With the pictures omitted, output word for word the lines from the one containing "remote control: present" through the end of the records.
---------- TASK DATA
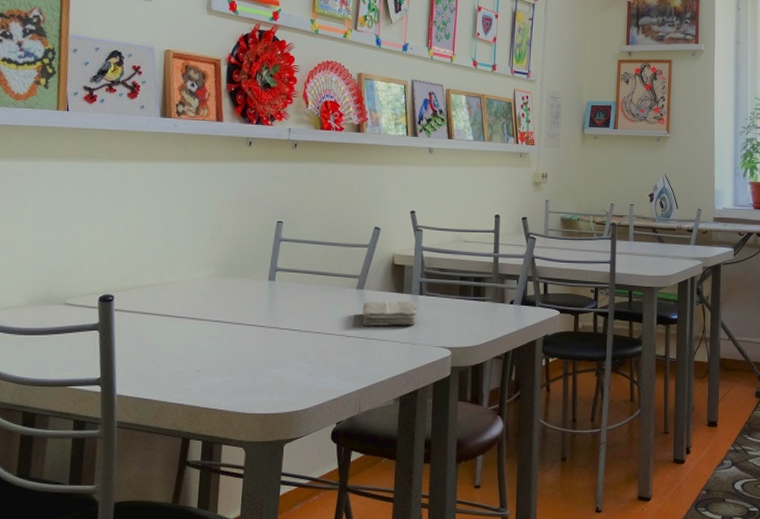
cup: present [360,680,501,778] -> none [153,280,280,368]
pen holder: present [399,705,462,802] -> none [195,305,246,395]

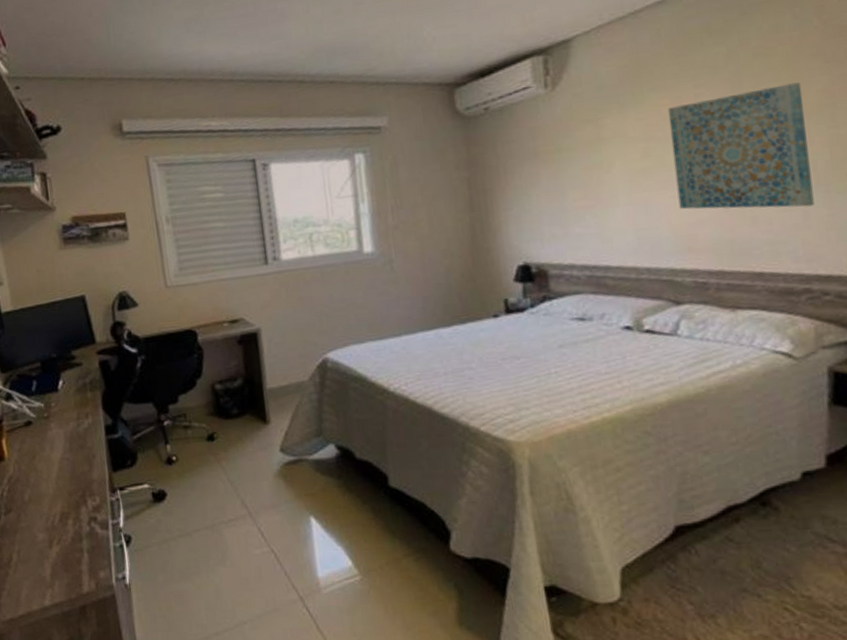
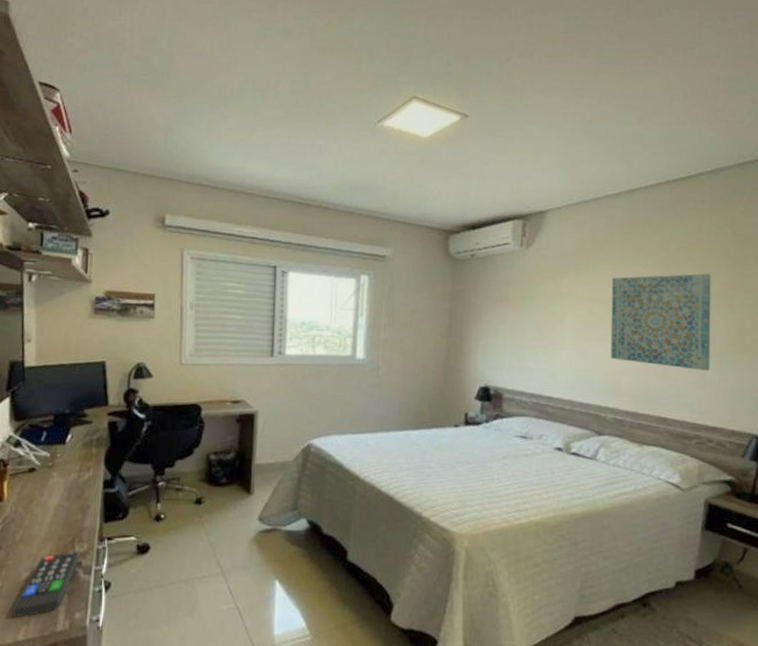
remote control: none [34,505,94,581] -> present [12,551,80,617]

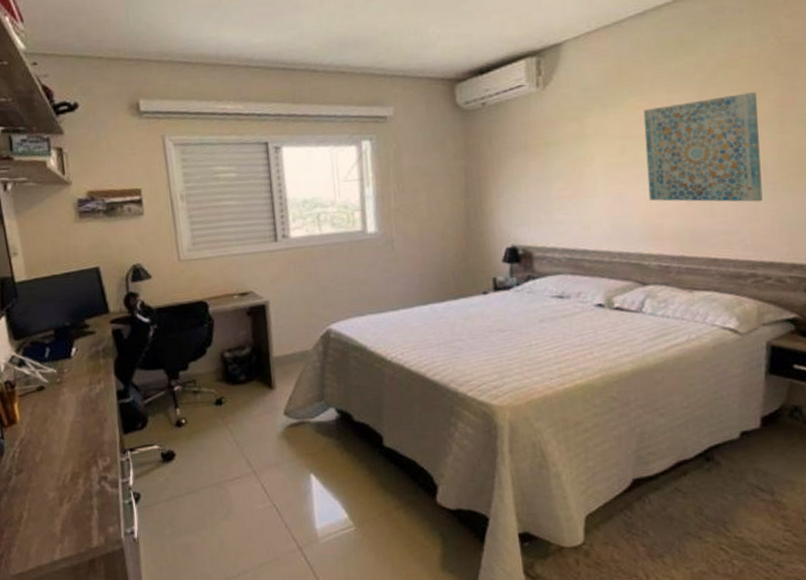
remote control: present [12,551,80,617] -> none [44,465,104,537]

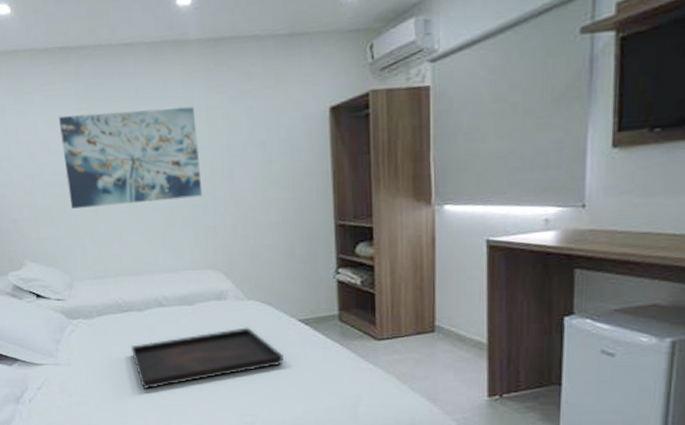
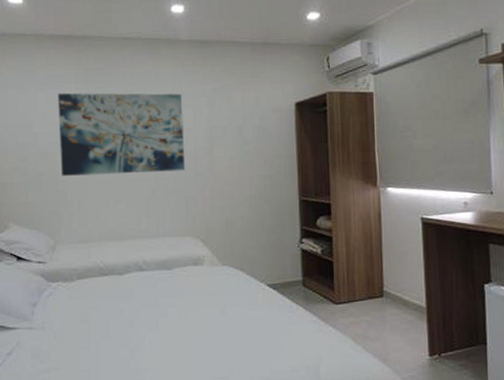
serving tray: present [131,327,284,389] -> none [109,291,253,353]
--------------------
COMPLETED TASK:
remote control: present [12,551,80,617] -> none [44,465,104,537]

serving tray: present [131,327,284,389] -> none [109,291,253,353]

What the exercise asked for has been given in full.